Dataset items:
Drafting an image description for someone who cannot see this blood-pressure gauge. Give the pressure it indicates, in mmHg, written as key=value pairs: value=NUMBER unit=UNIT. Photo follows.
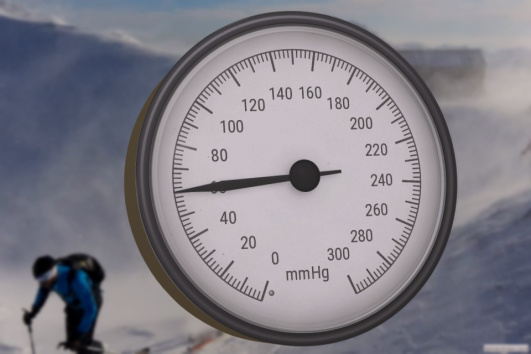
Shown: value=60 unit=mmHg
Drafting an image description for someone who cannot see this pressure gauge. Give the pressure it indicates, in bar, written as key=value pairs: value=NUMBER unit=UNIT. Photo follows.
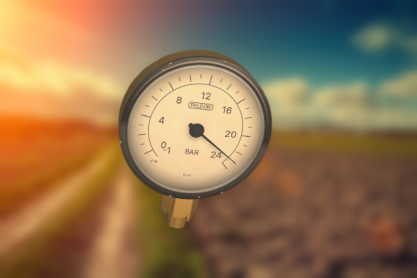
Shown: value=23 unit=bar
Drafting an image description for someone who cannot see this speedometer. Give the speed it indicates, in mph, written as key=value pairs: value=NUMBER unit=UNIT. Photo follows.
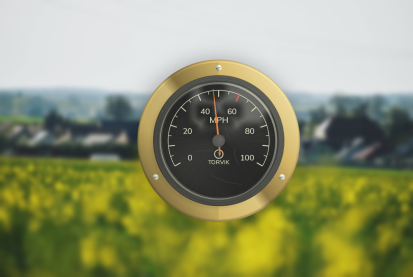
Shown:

» REQUIRED ACTION: Gather each line from the entries above that contains the word "Drafting".

» TASK SOLUTION:
Drafting an image description for someone who cannot see this blood-pressure gauge. Give the pressure it indicates, in mmHg, written as key=value pairs: value=NUMBER unit=UNIT. Photo follows.
Drafting an image description for someone who cannot see this pressure gauge. Give the pressure it indicates, in bar, written as key=value pairs: value=NUMBER unit=UNIT. Photo follows.
Drafting an image description for someone who cannot see this speedometer. Give the speed it indicates, in mph, written as key=value pairs: value=NUMBER unit=UNIT. Photo follows.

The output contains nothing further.